Hayatta her şeyin bir anlamı vardır.
"İnsanlar çevrelerindeki şeylere anlam yüklüyorlar bu nedenle aslında her şey anlamsızdır." fikrinin nereden geldiğini anlaşılabilir lakin bu açıklama farkındalık eksikliğinden kaynaklanır.
İnsanların çevrelerinde gördükleri şeylere anlam yüklemeleri ve oluşturdukları bu anlamlar ile hayatlarına yön vermeleri evrimin bir neticesidir. Çevremizdeki nesnelere, olaylara ve diğer insanlar ile olan ilişkilerimize verdiğimiz anlam beyinlerimizin bilişsel kabiliyetidir. Ve bir şeylere anlam yüklememize neden olan bu bilişsel becerimiz direkt evrende var olan bir maddenin yani beynimizin ürünüdür.
Biz farklı bir şey çevremizde gördüklerimiz farklı şeyler değillerdir.
Her şey evrendir.
Bunu mistik bir anlatı gibi almayın.
Fiziksel olarak biz de insanlar olarak evrendeki malzemeyiz.
Doğa diyince aklımıza hep akarsular, ağaçlar, dağlar, evren diyince de aklımıza hep yıldızlar, nebulalar ve galaksiler gelir.
Kendimizi sanki bunlardan farklı şeylermiş gibi yorumlarız.
Biz sanki evreni camın arkasından dışardan izleyen bir gözlemciymişiz gibi...
Oysaki evren biziz zaten.
Biz evrenin içinde değiliz, biz evrenin kendisiyiz.

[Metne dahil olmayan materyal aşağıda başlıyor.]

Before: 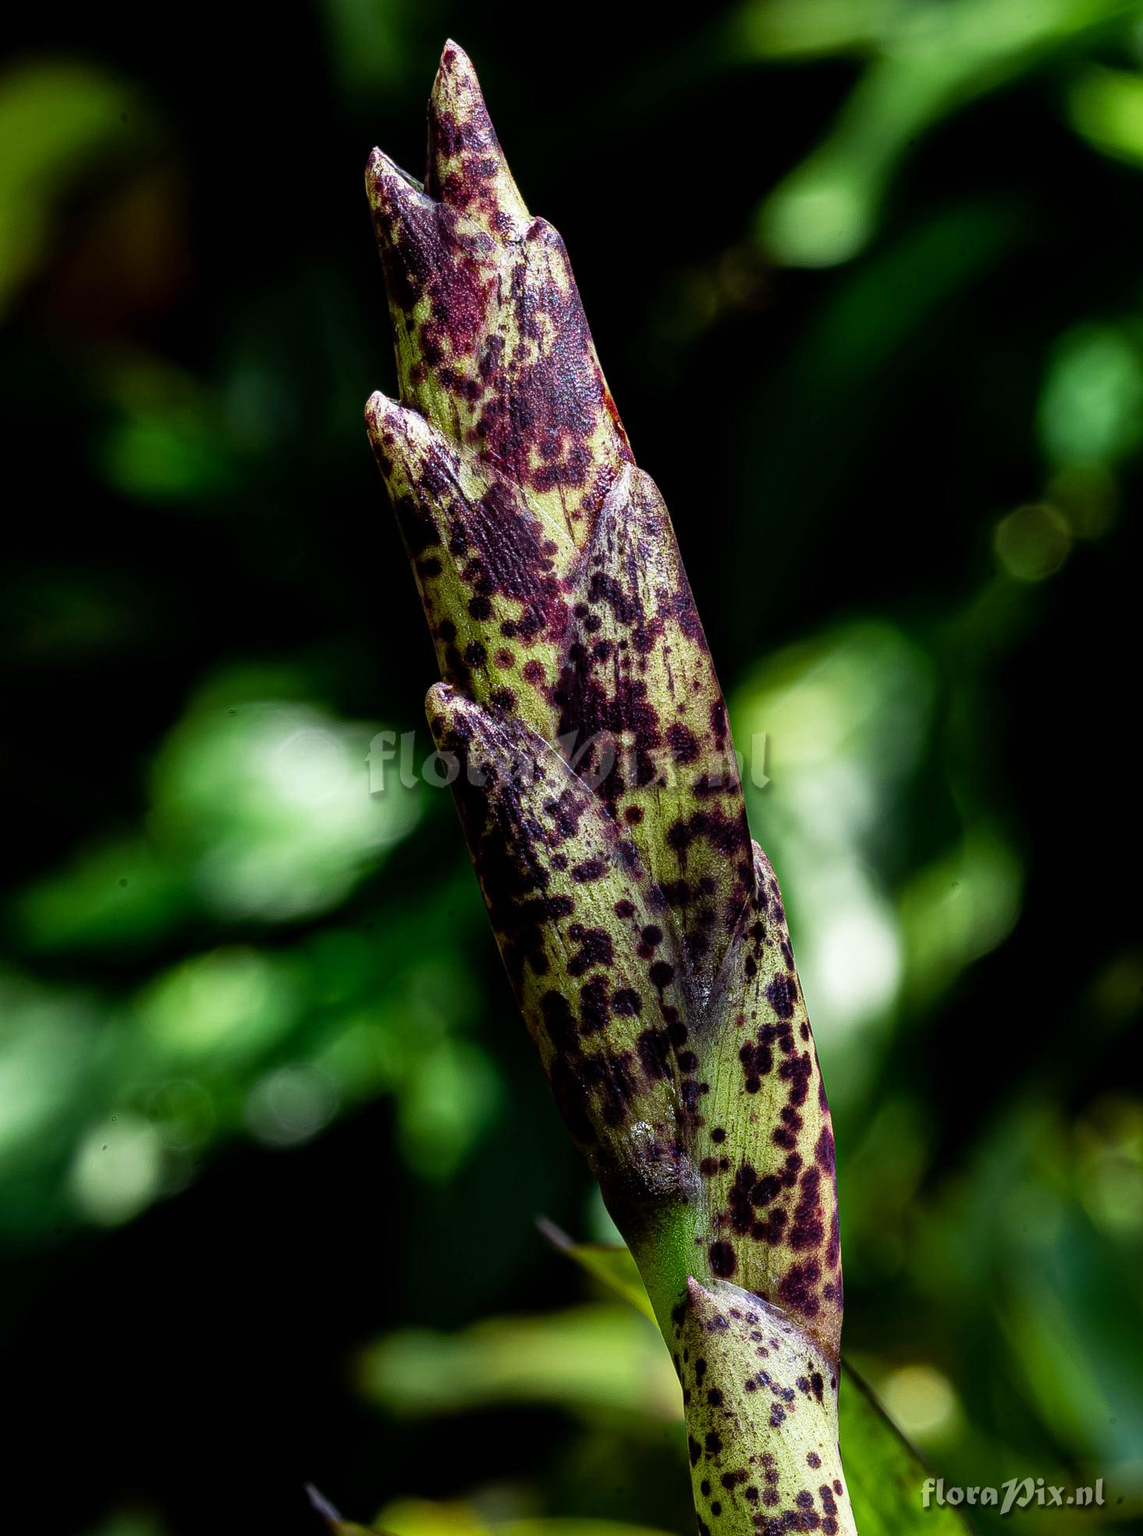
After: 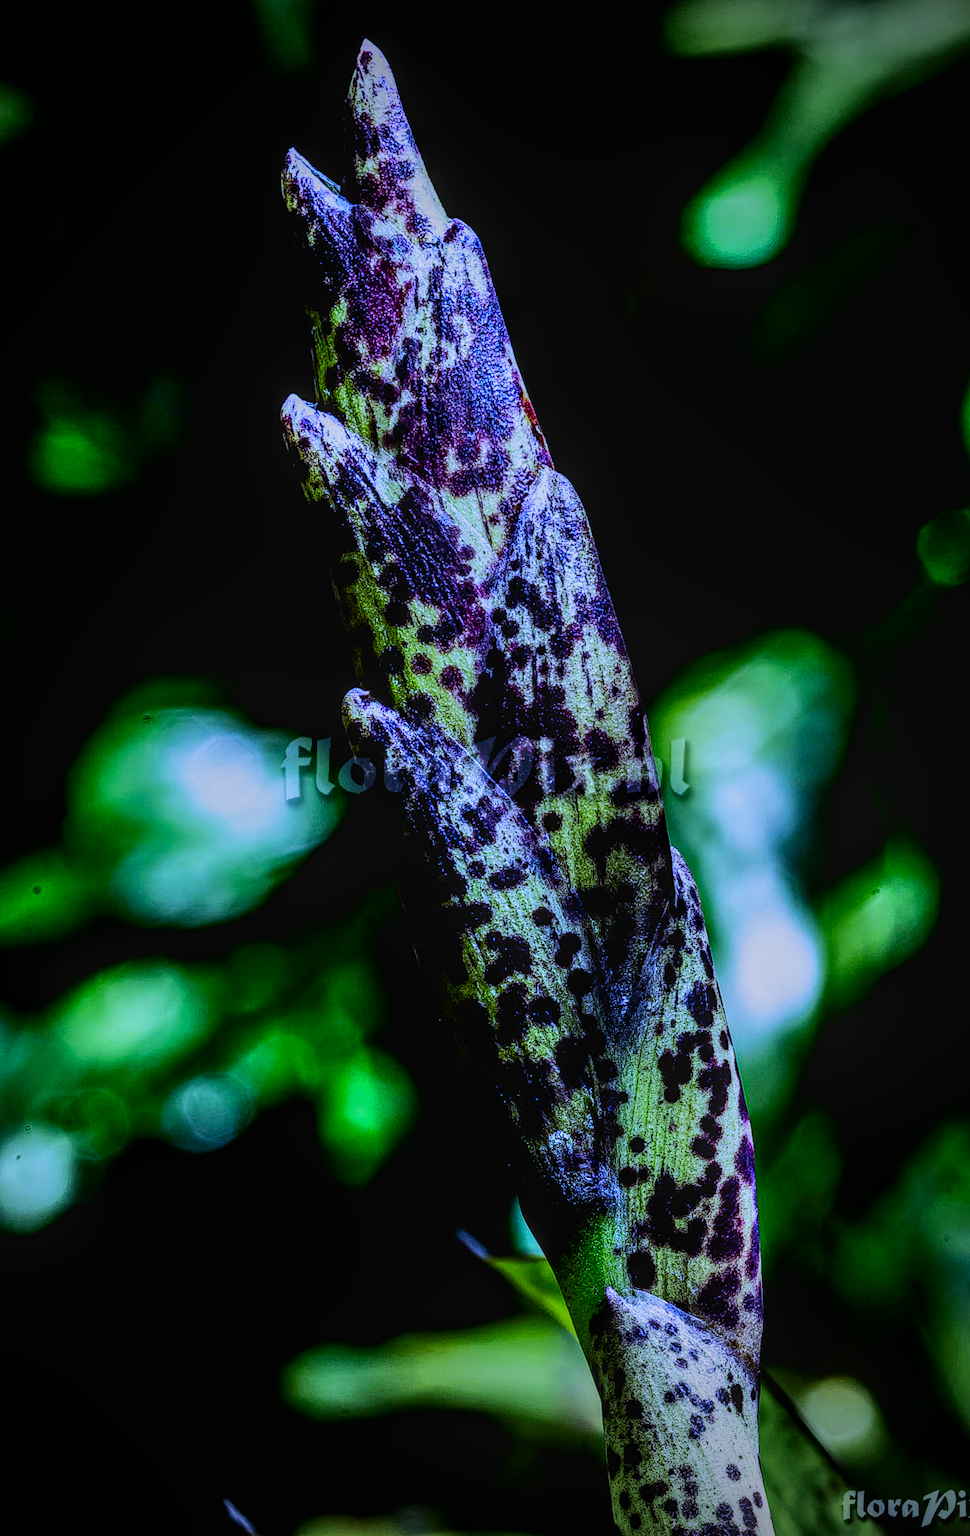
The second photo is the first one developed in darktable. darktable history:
crop: left 7.598%, right 7.873%
filmic rgb: black relative exposure -5 EV, white relative exposure 3.2 EV, hardness 3.42, contrast 1.2, highlights saturation mix -50%
local contrast: highlights 0%, shadows 0%, detail 133%
contrast brightness saturation: contrast 0.12, brightness -0.12, saturation 0.2
white balance: red 0.766, blue 1.537
shadows and highlights: soften with gaussian
vignetting: fall-off start 75%, brightness -0.692, width/height ratio 1.084
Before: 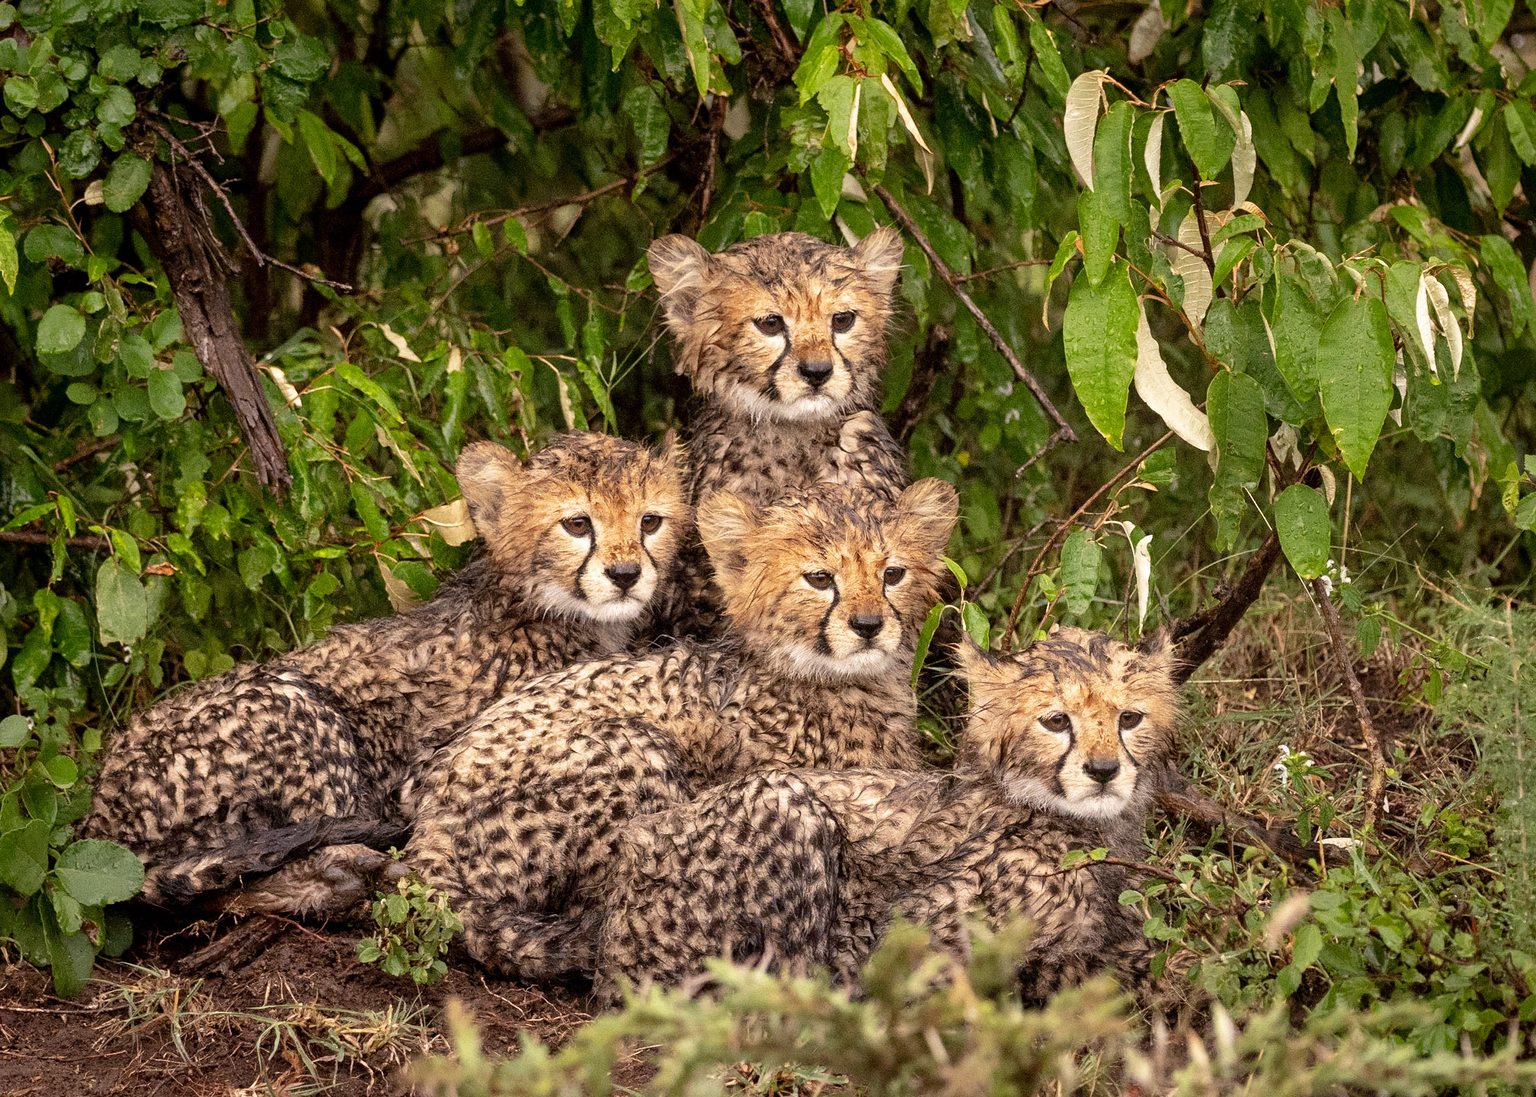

Bir galaksiye baktığınızda siz de o galaksiyi galaksi yapan atomlarsınız. Siz galaksinin kendisisiniz. Sizi bir şekilde yok edebilsek (ki bu şu anda fizik bilgimizle mümkün gözükmüyor.) galaksinin miktarı azalırdı.
Benmerkezciliğimizden ötürü kendimize Third Person View verip olup bitenleri dışardan izliyormuşuz, sanki biz o olup bitenlerden ayrı bir varlıkmışız gibi sanrılara kapılıyoruz.
Biz evrendeki madde değiliz, biz evrenin ta kendisiyiz.
Bu nedenle evrimsel geçmişimizde çevremizdeki nesneler ile etkileşip onlara anlam yükleyip değer vermemizi sağlayan tüm kognitif yetilerimiz beynimizdir.
Beyinlerimiz de evreni evren yapan atomlarn bir kısmıdır.
Bu da demek oluyor ki çevremizde her şeyin bir anlamı var, çünkü biz öyle söylüyoruz.
Çünkü bir şeylere değer ve anlam yükleyen şey de bir madde topluluğudur.
Yani "Her şey anlamsızdır." çıkarımı doğa bilimlerine ilk adım attığınızda etkisi altında kaldığımız ortalamanın biraz üstü tip 1 farkındalıktır, bunun ötesinde düşünebilmeliyiz.[1]